Nun ist es aber so, dass diejenigen welche jahrelang den günstigsten Strom verkauft haben, nicht alle Kosten übernommen haben. Die CO2 Abgabe auf Kohlestrom deckt nicht die Auswirkungen auf das Klima. Atomstrom profitiert von fehlenden Versicherungsprämien, subventionierter Forschung und was jetzt gerade wieder aktuell ist: Ungenügende Mittel für die Endlagerung. Noch bevor das erste AKW in der Schweiz abgestellt ist, fehlt bereits eine Milliarde

Eine Liberalisierung welche die Rahmenbedingung für eine verursachergerechte Belastung aller Auswirkungen auf Mensch, Natur und zukünftige Generationen vorgibt, wird die Energiewende und die hiesige Wirtschaft fördern.

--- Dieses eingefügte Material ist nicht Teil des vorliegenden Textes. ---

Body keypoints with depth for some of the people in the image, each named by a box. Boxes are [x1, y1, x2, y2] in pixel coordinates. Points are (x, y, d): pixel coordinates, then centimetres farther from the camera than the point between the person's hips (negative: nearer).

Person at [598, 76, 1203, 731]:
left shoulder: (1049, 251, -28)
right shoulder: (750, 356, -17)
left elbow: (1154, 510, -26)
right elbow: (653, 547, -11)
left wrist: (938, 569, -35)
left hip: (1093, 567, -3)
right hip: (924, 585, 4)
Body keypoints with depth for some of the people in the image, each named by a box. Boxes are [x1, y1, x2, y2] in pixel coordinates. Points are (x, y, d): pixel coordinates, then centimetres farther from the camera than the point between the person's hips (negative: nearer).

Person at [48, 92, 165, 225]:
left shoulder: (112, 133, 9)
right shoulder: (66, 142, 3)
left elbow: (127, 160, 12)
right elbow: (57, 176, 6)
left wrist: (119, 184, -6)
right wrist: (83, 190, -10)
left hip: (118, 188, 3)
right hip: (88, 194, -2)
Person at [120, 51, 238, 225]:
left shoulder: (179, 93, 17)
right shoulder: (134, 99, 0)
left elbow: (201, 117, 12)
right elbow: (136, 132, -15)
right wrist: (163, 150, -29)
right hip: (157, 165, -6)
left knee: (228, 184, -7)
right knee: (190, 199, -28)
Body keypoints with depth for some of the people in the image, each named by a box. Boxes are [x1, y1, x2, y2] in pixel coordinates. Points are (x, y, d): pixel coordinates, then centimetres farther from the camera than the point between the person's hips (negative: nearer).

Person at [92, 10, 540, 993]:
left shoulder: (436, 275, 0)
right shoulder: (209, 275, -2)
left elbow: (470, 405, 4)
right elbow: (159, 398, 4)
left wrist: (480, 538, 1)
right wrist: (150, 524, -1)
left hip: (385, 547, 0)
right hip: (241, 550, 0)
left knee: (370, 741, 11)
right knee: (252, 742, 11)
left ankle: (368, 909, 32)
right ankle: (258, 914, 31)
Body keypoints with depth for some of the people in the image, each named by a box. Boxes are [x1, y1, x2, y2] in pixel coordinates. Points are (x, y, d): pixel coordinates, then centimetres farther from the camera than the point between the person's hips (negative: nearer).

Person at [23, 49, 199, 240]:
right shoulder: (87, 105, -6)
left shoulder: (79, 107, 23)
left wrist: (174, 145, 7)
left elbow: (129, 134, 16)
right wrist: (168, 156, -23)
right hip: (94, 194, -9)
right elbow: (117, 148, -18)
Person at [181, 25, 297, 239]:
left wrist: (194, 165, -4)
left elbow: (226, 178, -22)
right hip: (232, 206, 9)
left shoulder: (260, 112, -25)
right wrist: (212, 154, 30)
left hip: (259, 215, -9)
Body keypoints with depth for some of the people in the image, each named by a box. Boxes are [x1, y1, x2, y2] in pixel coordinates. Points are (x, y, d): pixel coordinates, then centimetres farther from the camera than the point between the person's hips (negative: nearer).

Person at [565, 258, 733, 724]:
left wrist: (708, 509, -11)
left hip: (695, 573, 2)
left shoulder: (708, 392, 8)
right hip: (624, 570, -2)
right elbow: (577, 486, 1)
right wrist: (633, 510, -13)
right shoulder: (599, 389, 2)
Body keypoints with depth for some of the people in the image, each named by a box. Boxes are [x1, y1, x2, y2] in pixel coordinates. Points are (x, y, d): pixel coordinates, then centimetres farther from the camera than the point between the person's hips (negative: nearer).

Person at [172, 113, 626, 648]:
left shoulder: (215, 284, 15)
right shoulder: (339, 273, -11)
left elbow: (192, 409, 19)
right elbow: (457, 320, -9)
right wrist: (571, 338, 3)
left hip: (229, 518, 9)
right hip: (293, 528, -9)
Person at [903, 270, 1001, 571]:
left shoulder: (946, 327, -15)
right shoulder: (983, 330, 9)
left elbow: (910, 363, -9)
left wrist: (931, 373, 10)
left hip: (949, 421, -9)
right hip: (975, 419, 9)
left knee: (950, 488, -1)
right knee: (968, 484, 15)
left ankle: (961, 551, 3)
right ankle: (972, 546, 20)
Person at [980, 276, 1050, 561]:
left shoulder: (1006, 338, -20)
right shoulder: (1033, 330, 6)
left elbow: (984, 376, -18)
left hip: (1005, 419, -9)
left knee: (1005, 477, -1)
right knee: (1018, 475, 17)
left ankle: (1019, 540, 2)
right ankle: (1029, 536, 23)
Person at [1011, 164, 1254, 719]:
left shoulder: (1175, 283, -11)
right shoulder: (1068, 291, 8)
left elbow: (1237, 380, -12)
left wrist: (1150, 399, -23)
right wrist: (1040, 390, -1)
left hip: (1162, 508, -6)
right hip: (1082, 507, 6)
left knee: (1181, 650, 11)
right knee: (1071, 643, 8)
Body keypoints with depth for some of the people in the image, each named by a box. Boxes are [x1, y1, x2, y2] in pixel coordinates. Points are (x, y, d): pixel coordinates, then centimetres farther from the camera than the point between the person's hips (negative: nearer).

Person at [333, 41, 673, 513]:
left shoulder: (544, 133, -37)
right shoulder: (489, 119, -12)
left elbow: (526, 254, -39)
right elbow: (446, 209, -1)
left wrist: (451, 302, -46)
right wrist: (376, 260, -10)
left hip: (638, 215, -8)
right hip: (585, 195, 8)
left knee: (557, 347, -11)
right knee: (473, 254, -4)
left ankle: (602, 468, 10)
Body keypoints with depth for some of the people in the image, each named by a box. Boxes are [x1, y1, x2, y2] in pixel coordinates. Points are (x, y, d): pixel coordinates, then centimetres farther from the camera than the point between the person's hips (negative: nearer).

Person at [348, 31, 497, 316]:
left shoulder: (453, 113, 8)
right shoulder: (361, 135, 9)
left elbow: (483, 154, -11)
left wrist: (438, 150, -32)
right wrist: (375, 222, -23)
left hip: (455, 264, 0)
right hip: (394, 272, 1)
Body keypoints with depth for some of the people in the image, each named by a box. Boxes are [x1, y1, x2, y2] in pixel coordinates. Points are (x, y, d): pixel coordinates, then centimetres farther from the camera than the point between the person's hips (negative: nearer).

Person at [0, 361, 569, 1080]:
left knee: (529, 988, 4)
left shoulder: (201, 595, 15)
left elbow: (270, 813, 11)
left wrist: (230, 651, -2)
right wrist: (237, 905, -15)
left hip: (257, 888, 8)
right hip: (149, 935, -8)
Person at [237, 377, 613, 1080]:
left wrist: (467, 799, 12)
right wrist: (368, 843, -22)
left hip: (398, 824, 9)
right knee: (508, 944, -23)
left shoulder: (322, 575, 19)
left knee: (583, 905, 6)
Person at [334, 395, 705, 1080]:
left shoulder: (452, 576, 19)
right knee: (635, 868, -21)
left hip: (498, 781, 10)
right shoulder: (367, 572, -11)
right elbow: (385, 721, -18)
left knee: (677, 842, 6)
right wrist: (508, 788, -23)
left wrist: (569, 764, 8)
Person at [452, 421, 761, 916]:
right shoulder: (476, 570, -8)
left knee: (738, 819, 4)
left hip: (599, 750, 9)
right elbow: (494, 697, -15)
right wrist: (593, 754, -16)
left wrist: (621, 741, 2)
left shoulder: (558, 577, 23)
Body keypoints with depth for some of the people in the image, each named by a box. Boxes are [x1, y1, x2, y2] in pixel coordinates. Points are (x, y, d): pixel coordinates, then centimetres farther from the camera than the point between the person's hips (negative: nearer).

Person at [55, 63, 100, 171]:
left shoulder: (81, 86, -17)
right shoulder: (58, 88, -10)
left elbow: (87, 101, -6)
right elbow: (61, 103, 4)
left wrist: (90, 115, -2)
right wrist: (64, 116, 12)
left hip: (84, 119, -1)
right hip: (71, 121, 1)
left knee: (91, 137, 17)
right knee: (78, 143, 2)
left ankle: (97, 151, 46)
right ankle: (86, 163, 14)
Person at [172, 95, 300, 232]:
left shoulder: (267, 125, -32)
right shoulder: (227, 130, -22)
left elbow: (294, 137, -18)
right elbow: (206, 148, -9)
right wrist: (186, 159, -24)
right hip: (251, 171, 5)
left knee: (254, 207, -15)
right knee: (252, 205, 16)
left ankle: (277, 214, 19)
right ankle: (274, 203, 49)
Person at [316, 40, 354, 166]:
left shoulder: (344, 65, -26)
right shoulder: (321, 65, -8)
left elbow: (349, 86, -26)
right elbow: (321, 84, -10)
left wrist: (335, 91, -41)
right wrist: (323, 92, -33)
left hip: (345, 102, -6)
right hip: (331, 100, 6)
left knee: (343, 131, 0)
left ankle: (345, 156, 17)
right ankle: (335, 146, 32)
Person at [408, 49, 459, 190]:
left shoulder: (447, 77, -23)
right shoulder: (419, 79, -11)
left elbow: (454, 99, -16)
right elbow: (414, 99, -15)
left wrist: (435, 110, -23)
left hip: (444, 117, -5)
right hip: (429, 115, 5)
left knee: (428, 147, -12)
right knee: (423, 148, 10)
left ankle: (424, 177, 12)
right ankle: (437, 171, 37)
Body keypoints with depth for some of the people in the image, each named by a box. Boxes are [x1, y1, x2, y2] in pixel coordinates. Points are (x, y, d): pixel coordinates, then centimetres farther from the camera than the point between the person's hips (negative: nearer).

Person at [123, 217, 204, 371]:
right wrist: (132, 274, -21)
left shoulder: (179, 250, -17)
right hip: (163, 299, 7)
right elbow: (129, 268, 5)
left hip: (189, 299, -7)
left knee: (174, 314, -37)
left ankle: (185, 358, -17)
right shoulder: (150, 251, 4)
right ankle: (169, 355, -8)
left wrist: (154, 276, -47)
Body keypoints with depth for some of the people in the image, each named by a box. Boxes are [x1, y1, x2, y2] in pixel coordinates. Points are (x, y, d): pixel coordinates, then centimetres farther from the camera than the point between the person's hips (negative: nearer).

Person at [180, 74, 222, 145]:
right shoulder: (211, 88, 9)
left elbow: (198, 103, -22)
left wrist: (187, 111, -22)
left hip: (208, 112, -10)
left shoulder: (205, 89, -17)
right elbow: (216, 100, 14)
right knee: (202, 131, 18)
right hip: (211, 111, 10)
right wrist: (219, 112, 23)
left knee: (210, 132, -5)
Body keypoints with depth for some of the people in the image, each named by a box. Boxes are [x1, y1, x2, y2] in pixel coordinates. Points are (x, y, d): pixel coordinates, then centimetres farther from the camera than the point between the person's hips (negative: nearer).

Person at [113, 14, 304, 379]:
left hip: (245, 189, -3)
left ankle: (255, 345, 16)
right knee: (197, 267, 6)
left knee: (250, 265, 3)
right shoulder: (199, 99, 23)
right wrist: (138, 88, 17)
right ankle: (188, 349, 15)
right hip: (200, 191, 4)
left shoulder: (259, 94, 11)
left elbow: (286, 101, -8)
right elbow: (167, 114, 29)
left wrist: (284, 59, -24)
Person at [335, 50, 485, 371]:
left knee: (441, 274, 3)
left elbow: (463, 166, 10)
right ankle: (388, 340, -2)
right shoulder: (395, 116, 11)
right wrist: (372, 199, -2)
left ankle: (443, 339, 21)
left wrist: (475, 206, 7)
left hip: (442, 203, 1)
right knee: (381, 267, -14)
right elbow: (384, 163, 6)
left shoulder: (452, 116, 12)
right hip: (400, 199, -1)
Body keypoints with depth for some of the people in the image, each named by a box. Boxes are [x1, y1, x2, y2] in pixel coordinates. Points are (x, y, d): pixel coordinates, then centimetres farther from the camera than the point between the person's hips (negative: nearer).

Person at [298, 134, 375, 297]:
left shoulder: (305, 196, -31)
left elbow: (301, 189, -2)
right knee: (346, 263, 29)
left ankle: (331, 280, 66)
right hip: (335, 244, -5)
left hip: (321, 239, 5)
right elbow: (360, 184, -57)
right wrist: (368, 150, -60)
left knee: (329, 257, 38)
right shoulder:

(Diego Fischer - Neuchâtel) #6

Zuerst stellt sich die Frage, was das Ziel sein soll: eine 100% erneuerbare Stromversorgung, oder ein um jeden Preis möglichst tiefer Strompreis. Uns was soll der Betrachtungshorizont sein: die Schweiz, Europa, die Welt?? Und sollen allfällige externe Kosten in der ganzen Betrachtung berücksichtigt werden oder nicht?
Wenn man einmal davon ausgeht, dass das Ziel eine Schweizer Stromversorgung mit 100% erneuerbaren Energien ist, so sieht man zB bei Gunzinger (Kraftwerk Schweiz), dass dies technisch und finanziel für die Schweiz ohne grössere Probleme machbar ist, ja sogar mittelfristig zum Vorteil der Schweiz gereichen kann.
Die Frage stellt sich dann, wie man das organisieren soll? Hier gehen die Meinungen sehr weit auseinander, denn die verschiedensten Akteure haben äusserst unterschiedliche eigene Interessen. Und wie von Raoul Knittel angesprochen, stören verschiedenste externe Faktoren den Umbauprozess: die fehlende Finanzierung der AKW-Abschaltung, die Abhängigkeit der Kanton von den Einnahmen aus der Elektzrizitätswirtschaft (Wasserzinsen, Dividenden), etc.etc
Meines Erachtens das grösste Problem ist die seit 2009 begonnene Desolidarisierung der Strombezüger auf dem freien Markt von der Schweizer Energie- und Umweltpolitik (siehe Ziele): jede kWh Kohlestrom, die diese Bezüger heute zu 3 Rp/kWh als Graustrom über die Grenze beschaffen, würde nach Schweizer CO2-Gesetz (96 Fr/Tonne CO2 seit dem 1.1.2017), falls in der Schweiz produziert, sage und schreibe 9.6 Rp/kWh an CO2-Abgaben bezahlen müssen (Annahme: 1 kWh Strom aus Kohle = 1000 gr CO2).
Solange dieses Schlupfloch gross offen steht, so ist eine weitere Liberalisierung wohl kaum förderlich für die Zielerreichung, im Gegenteil.
Umgekehrt, falls die beschriebene Umgehung der Schweizer Energie- und Umweltstrategie an der Grenze gestoppt würde, so würde der Schweizer Strompreis sofort um einige Rappen ansteigen, und gute Bedingungen für einen subventionsfreien Markt der Stromproduktion mit ausschliesslich erneurbaren Energien wären gegeben
Leider ist es aber so, dass die an einem kurzfirstig billigen Strom interessierten Kreise, zusammen mit anderen, welche in erste Linie um die Erhaltung hergebrachter Strukturen kämpfen, solche Ideen noch lange vehement bekämpfen, auch wenn sie in Lippenbekenntnissen die Energiewende befürworten.